How about 3 cheeseburgers in 2 minutes?

Or a packet of fizzy haribo in 1 minute?

And, the piece de la resistance... Dare you eat the £10 Met Breakfast... any items from the menu to the value of a tenner... to be consumed within 20 minutes!

I witnessed the last challenge in Croydon canteen... followed shortly after by the sight of the victorious challengee being violently sick!

Happy days!

blueknight said...

In no particular order,also bring hot water and an assortment of max packs. Biscuits, mars bars and any other food or drink that can be blagged. You cannot rely on getting meal at the right time. I have started at 6 am and not been fed until 7 hours later at 1 pm, (although we mutinied and went to McDonalds)
All your kit. If it gets too hot you can take it off, but if it gets too cold and you didn't bring it...
A football or baseball bat and ball for down time.
Nothing beats a day out in the van!

Metcountymounty said...

anon 0120 - the brainfreeze after the Mcflurry challenge would definately give me a migraine so no chance, however I've done 4 cheeseburgers in 2 minutes (washed down with still fanta) so that one's reasonable, haven't tried he haribo one yet but I sense a bit of puke coming on after!! I don't go near Met breakfasts having seen some of the shite they cook the food in and with, I'm happy with crunchy-nut cornflakes, milk and a yog thanks!!

Blueknight, Re the football, after being told on one aid to do the community bit and interact with the local kids, some random Ch.Insp with a serious rod up his arse gave us a group bollocking in front of about a hundred people for playing football with some kids in the street. He said it looked 'unprofessional' and wasn't what the Ch.Supt had in mind.
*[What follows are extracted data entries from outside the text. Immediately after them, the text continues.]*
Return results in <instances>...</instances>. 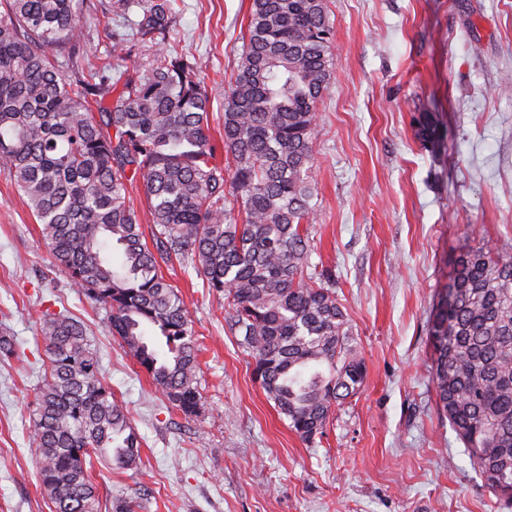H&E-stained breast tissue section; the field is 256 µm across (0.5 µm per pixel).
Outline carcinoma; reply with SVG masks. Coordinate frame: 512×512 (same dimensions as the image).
Wrapping results in <instances>:
<instances>
[{"instance_id": "obj_1", "label": "carcinoma", "mask_w": 512, "mask_h": 512, "mask_svg": "<svg viewBox=\"0 0 512 512\" xmlns=\"http://www.w3.org/2000/svg\"><path fill=\"white\" fill-rule=\"evenodd\" d=\"M179 0H113L145 65L71 74L56 53L83 27V0H6L0 15V170L23 192L54 266L106 310L171 408L196 418L198 346L161 264L173 259L224 299L253 376L304 440L356 393L364 366L335 279L311 272L317 102L335 70L325 0H252L223 135L193 67L168 48ZM117 90L115 98L105 96ZM225 155L226 163L218 161ZM141 181L153 246L127 199ZM430 320L431 379L458 439L494 492L512 491V259L464 240ZM48 364L29 434L55 512H97L92 457L131 469L140 437L99 373L83 322L46 311Z\"/></svg>"}]
</instances>
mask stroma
I'll list each match as a JSON object with an SVG mask.
<instances>
[{
    "mask_svg": "<svg viewBox=\"0 0 512 512\" xmlns=\"http://www.w3.org/2000/svg\"><path fill=\"white\" fill-rule=\"evenodd\" d=\"M113 0H85L80 71L152 57ZM336 70L318 102L311 264L336 281L365 381L302 440L253 378L224 325V302L185 274L204 402L188 421L140 371L106 313L52 265L26 197L0 171V512H54L28 443L47 354L44 311L83 321L101 373L140 436L131 469L95 463L99 512H512L479 477L439 411L429 317L460 239L512 257V0H325ZM251 0H179L171 45L188 56L222 131ZM130 51L114 54V35ZM437 115L435 142L417 134Z\"/></svg>",
    "mask_w": 512,
    "mask_h": 512,
    "instance_id": "obj_1",
    "label": "stroma"
}]
</instances>
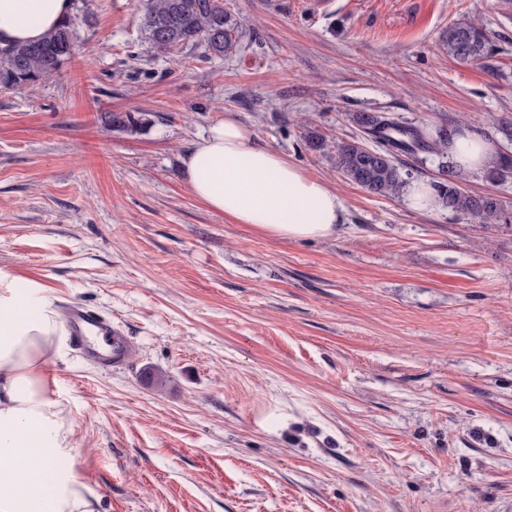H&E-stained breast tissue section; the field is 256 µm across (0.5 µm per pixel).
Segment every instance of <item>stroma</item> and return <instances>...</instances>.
<instances>
[{"label": "stroma", "mask_w": 512, "mask_h": 512, "mask_svg": "<svg viewBox=\"0 0 512 512\" xmlns=\"http://www.w3.org/2000/svg\"><path fill=\"white\" fill-rule=\"evenodd\" d=\"M142 4L79 0L74 56L0 92V269L132 346L44 367L100 512H512V177L465 175L501 203L483 225L370 194L303 138L376 110L499 142L512 0H224V57L152 49ZM467 20L496 47L471 64L443 44ZM228 112L339 194L333 235L273 238L191 193L182 156ZM66 321L75 343L97 356L105 366L119 367L128 363L130 345L124 333L117 327L107 325L95 310L83 306L73 307ZM91 333L104 336L107 344L104 352H98L88 345L87 336Z\"/></svg>", "instance_id": "1"}]
</instances>
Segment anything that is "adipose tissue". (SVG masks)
I'll list each match as a JSON object with an SVG mask.
<instances>
[{
  "label": "adipose tissue",
  "instance_id": "ef3b65f1",
  "mask_svg": "<svg viewBox=\"0 0 512 512\" xmlns=\"http://www.w3.org/2000/svg\"><path fill=\"white\" fill-rule=\"evenodd\" d=\"M73 0H0V43H36L72 11ZM448 155L466 172L490 167L495 145L462 130ZM193 195L237 224L285 240L331 236L343 202L233 114L213 124L183 158ZM64 336L62 314L41 284L17 289L0 270V512H96L71 470L72 430L42 370Z\"/></svg>",
  "mask_w": 512,
  "mask_h": 512
}]
</instances>
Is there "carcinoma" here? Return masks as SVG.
<instances>
[{"instance_id": "carcinoma-1", "label": "carcinoma", "mask_w": 512, "mask_h": 512, "mask_svg": "<svg viewBox=\"0 0 512 512\" xmlns=\"http://www.w3.org/2000/svg\"><path fill=\"white\" fill-rule=\"evenodd\" d=\"M85 17L71 14L44 40L34 44L0 47V91L21 90L56 74L76 50L77 29ZM142 39L163 53H182L204 49L211 57L235 51L241 41L236 20L224 8V0H146L139 18ZM448 56L461 63H474L489 57L493 45L482 27L472 22L448 26ZM372 146L356 141L331 142L314 132L304 135L307 146L315 151L334 153L336 168L349 181L379 196H398L411 182V172L398 162L401 154L420 152L437 156L439 180L431 187L441 207L477 218L482 224L500 220L502 207L492 195L471 194L462 188V172L448 156V141L458 127H445L436 134L426 128L403 125L388 112H358L353 117ZM110 123L119 128L145 127L151 119L145 114L114 113ZM512 176V156L501 153L488 172L489 179L503 181Z\"/></svg>"}]
</instances>
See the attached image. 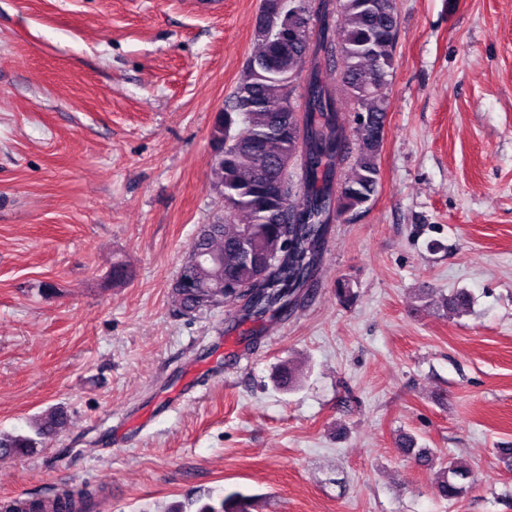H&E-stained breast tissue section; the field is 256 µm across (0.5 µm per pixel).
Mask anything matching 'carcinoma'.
Returning a JSON list of instances; mask_svg holds the SVG:
<instances>
[{"label": "carcinoma", "instance_id": "cac0c4a2", "mask_svg": "<svg viewBox=\"0 0 512 512\" xmlns=\"http://www.w3.org/2000/svg\"><path fill=\"white\" fill-rule=\"evenodd\" d=\"M311 20L330 15L319 41L303 36L288 59L269 65L272 40L282 14L263 0L255 20L257 49L210 132L214 154L211 181L222 214L193 240L194 262H184L171 285L181 313L208 309L224 285L244 300L243 319L260 322L295 307L320 261L330 221L365 212L379 184L378 156L389 98L380 92L394 68L399 27L393 0H286ZM339 71L341 89L323 71ZM306 74L304 108L294 101V81ZM357 115L360 141L349 156L346 113ZM350 171L338 179L339 170ZM67 425L50 410L35 436L0 435V454L22 455L46 443ZM404 451L423 466L438 467L436 494L448 501L465 496L470 469L456 461L436 462L428 448L408 440ZM98 493L85 487L57 491L49 500L31 499L5 512H87ZM240 492L219 500L191 501L195 512H250Z\"/></svg>", "mask_w": 512, "mask_h": 512}]
</instances>
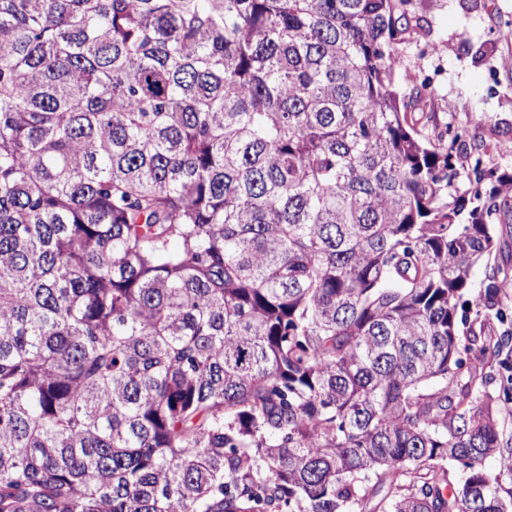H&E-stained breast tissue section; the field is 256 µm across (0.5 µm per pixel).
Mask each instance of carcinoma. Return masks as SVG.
<instances>
[{
  "label": "carcinoma",
  "instance_id": "1",
  "mask_svg": "<svg viewBox=\"0 0 512 512\" xmlns=\"http://www.w3.org/2000/svg\"><path fill=\"white\" fill-rule=\"evenodd\" d=\"M412 7L0 0V512H512V137Z\"/></svg>",
  "mask_w": 512,
  "mask_h": 512
}]
</instances>
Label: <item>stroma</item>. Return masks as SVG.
<instances>
[{"label": "stroma", "mask_w": 512, "mask_h": 512, "mask_svg": "<svg viewBox=\"0 0 512 512\" xmlns=\"http://www.w3.org/2000/svg\"><path fill=\"white\" fill-rule=\"evenodd\" d=\"M425 25L402 46L399 83L411 90L428 77L432 95L425 100L437 124L465 127L472 138L512 131V0H414ZM495 40L497 51L479 54ZM438 45L429 53L427 45Z\"/></svg>", "instance_id": "obj_1"}]
</instances>
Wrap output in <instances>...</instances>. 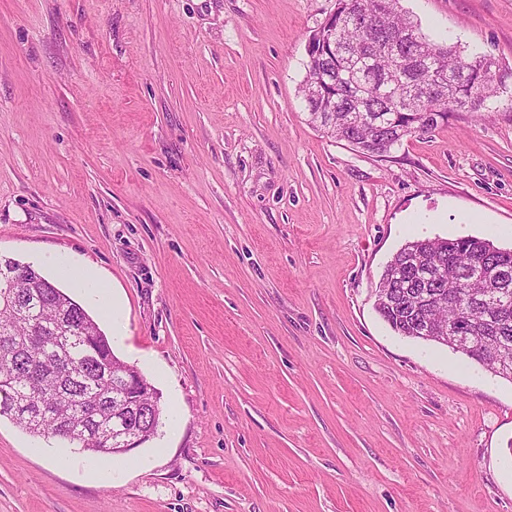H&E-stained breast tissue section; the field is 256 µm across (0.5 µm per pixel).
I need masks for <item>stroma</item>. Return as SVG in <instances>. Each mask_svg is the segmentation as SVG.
I'll return each instance as SVG.
<instances>
[{
    "label": "stroma",
    "instance_id": "obj_1",
    "mask_svg": "<svg viewBox=\"0 0 512 512\" xmlns=\"http://www.w3.org/2000/svg\"><path fill=\"white\" fill-rule=\"evenodd\" d=\"M512 72V0H400ZM335 0H0V255L100 274L160 392L100 456L0 418V512H512V382L397 335L406 241L512 248V112L384 157L315 130Z\"/></svg>",
    "mask_w": 512,
    "mask_h": 512
}]
</instances>
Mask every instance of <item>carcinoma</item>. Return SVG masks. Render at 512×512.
<instances>
[{"mask_svg": "<svg viewBox=\"0 0 512 512\" xmlns=\"http://www.w3.org/2000/svg\"><path fill=\"white\" fill-rule=\"evenodd\" d=\"M399 0H353L357 13L379 15V29L366 32L336 18V42H329L318 59L307 61V79L303 87L310 124L335 140H351L350 146L365 154L386 155L404 138L415 134L420 113L397 112L395 101L375 94L391 79L390 63L384 58L388 50L398 52L403 63L399 95L417 94L423 106L440 110V120L450 112L512 111V96L497 95L502 77L498 64L488 55L467 54L458 44H438L422 33L420 24L398 7ZM419 38L416 48L441 59L450 70L467 72V79L439 93L430 87V76L423 70L426 62L403 47V31ZM386 115L390 129L384 138L375 139L369 120ZM417 256L420 265L441 264L444 279L436 284L421 285L415 274L402 266L405 258ZM490 266L512 267V249H502L486 239L472 236L424 238L406 242L387 263L376 289L375 308L391 329L400 336L421 338L416 332L415 298L427 291L439 294L431 311L436 324L431 342H439L441 330L453 335L457 307L473 300L483 285L463 282L461 272L476 259ZM20 308L0 307V418L7 417L34 435L51 436L58 419L71 433V443L99 455L92 424L86 416L92 403L101 406V427L116 431L109 421L115 399L128 393L127 379L138 376L136 395L154 401L151 408L152 432H157L161 408L158 392L136 368L108 352L106 364L93 361L88 340L106 339L99 324L63 289H47L39 303H25L14 297ZM470 327L485 343L461 350V354L482 367L494 369V357L487 344L506 345V357L512 361V294L494 308L472 307ZM41 336L36 357L27 356L33 335ZM37 399L43 407L25 410L21 402Z\"/></svg>", "mask_w": 512, "mask_h": 512, "instance_id": "obj_1", "label": "carcinoma"}]
</instances>
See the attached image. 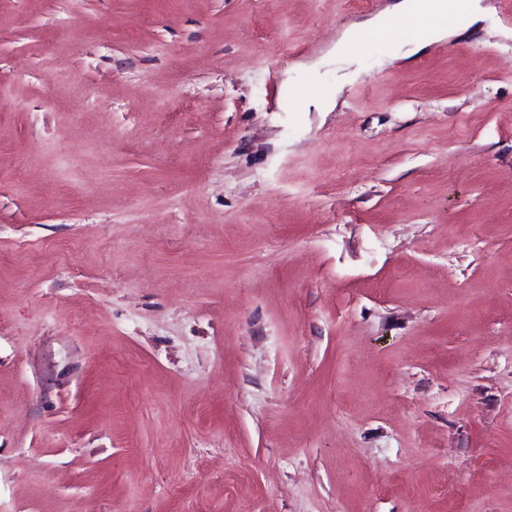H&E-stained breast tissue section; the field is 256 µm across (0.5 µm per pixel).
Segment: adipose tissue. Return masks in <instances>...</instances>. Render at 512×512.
<instances>
[{"label":"adipose tissue","mask_w":512,"mask_h":512,"mask_svg":"<svg viewBox=\"0 0 512 512\" xmlns=\"http://www.w3.org/2000/svg\"><path fill=\"white\" fill-rule=\"evenodd\" d=\"M459 12L467 13L471 21L478 22L485 19L488 9L480 0H390L376 15L349 26L341 41L354 45L365 35H385L392 31L394 22H405L420 15L428 17L433 38L439 41L452 31L451 20Z\"/></svg>","instance_id":"obj_1"}]
</instances>
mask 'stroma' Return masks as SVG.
Here are the masks:
<instances>
[{
    "label": "stroma",
    "instance_id": "35a3bbf8",
    "mask_svg": "<svg viewBox=\"0 0 512 512\" xmlns=\"http://www.w3.org/2000/svg\"><path fill=\"white\" fill-rule=\"evenodd\" d=\"M388 2L0 0V512H512V0ZM482 0H395L376 15L349 26L339 44L355 45L363 35L381 36L393 31L394 21H402L404 28L415 29L421 35V30L414 26L412 17L427 16L431 22L430 28L436 41L448 37L453 30L451 20L457 12H465L471 21H483L488 7L482 6ZM406 21H408L406 23Z\"/></svg>",
    "mask_w": 512,
    "mask_h": 512
}]
</instances>
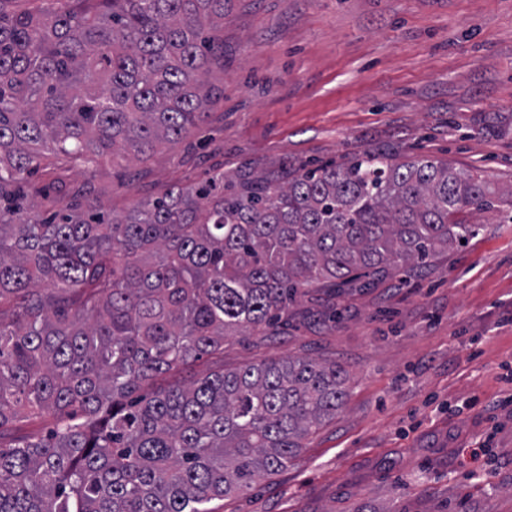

These kids had never seen more than two coppers in one place and they were invariably going to/from some shite job and weren't up for a bit of banter for an hour or so. Some peoples view of hearts and minds are very different, considering the parents thought it was great.

XTP said...

anon @ 0120 - does having 4 portions of kippers and a couple of rounds of toast count or is that against the spirit?!!!

blueknight said...

MCM re football,
Senior Officers on mutual aid, that is a whole new debate for another day.
At least now they are drawn from a public order cadre and have been trained, but in the past only the PCs and Sgts did the training and were more often than not led by an armchair warrior who had never seen a shield before.

Metcountymounty said...

I'd heard a while back that they aren't allowed to run as Silver or Gold for a public order incident now unless they were actually public order trained as a PC, not sure how true that is, and certainly doesn't make some of the decisions any less shocking!!

Anonymous said...

I particularly like the doughnut rule

Metcountymounty said...

It was the breaking of the doughnut rule that lead to the whole day going downhill!

Milton Inmate said...

You forgot the traditional tie throwing between the ground and fourth floor of NSY if you have the luck to be force fed there instead of Buck Gate too.